There are many wonderful books available to help our returning combat vets. Here’s another of my reviews on an outstanding resource:

This review is from: After the War Zone: A Practical Guide for Returning Troops and Their Families (Paperback) by Laurie B. Slone, Ph.D and Matthew J. Friedman, MD, Ph.D.

This important work provides a broad array of information that will help returning soldiers, their loved ones, friends, and community to understand the challenges of reintegration to civilian life.

It provides education and advice for neighbors, coworkers, employers, and service providers who assist returning vets and their families.
Actually, the book is for anyone who wonders what to expect when a service member returns home from a war zone. It shows all of us how to help when the going gets tough (and it will).

For those like me, who were personally affected by the Vietnam War and its aftermath, we know how vital understanding and support is for our latest generation of combat vets and their families.

You’ll find eye-opening facts on p.25, about Operation Enduring Freeedom/Operation Iraqi Freedom.

The authors point out that unlike the Vietnam War, when the draft meant that most Americans were directly affected by the conflict, the modern “all volunteer” military has left participating families feeling a sense of isolation from the rest of society.
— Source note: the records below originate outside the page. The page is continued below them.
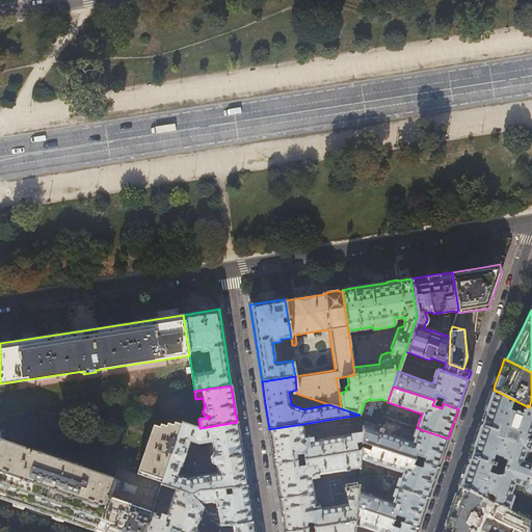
[(531,408),(529,407),(494,390),(491,390),(491,392),(490,391),(476,434),(458,486),(484,499),(486,493),(494,495),(495,499),(493,503),(508,510),(513,497),(512,496),(512,495),(511,494),(514,485),(523,487),(523,488),(523,489),(523,491),(525,493),(531,495),(531,462),(531,463),(523,460),(526,451),(528,451),(529,451),(530,450),(531,450),(531,445),(531,408)]
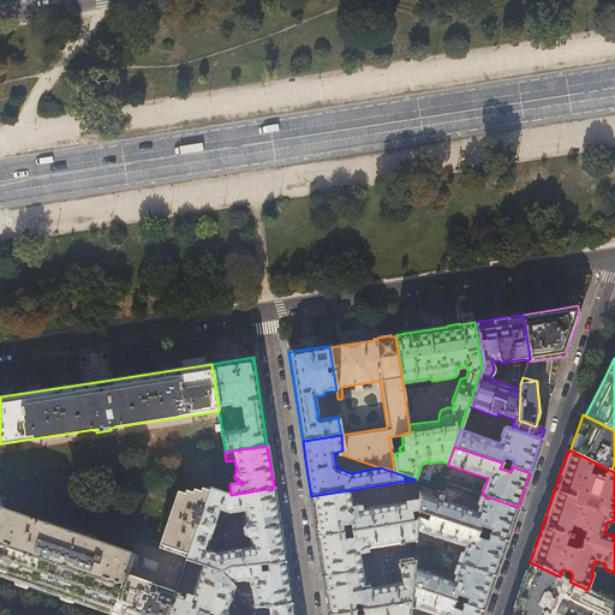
[(29,521),(0,511),(0,573),(47,590),(95,607),(111,611),(108,614),(166,614),(174,592),(185,560),(209,488),(175,495),(156,551),(133,543),(129,557),(100,547),(101,542),(30,518),(29,521)]
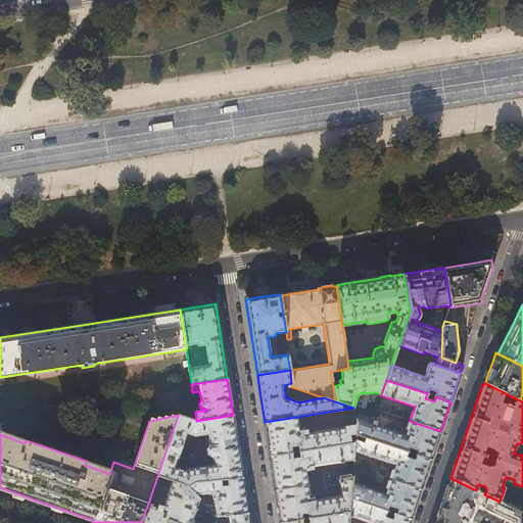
[(196,421),(178,415),(157,476),(172,480),(187,485),(188,485),(242,477),(238,446),(233,415),(197,421),(196,421)]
Another fact: The top two reasons returning troops seek care at VA Medical Centers are pain from musculoskeletal problems and mental health problems.

This book addresses every aspect of reintegration one can imagine, such as:

  • anticipation of return
  • the post-deployment stage (honeymoon period)
  • special issues for reservists and women soldiers
  • reactions of children
  • problems with PTSD
  • communication problems
  • what it’s like to be a loved one left at home
  •  issues for the extended family, the need for social support
  •  separating myth from reality, finances, relationships, and much more.

The Resource Section alone is worth the price of the book, plus there is an excellent index. Kudos to authors Laurie B. Slone, Ph.D. the Associate Director for Research and Education of the VA National Center for PTSD,and to Matthew J. Friedman, MD, PhD, the Executive Director of the VA National Center for PTSD and a Professor of Psychiatry and Pharmocology at Dartmouth Medical School.
This book is broad in scope, and will change lives for the better. Very highly recommended!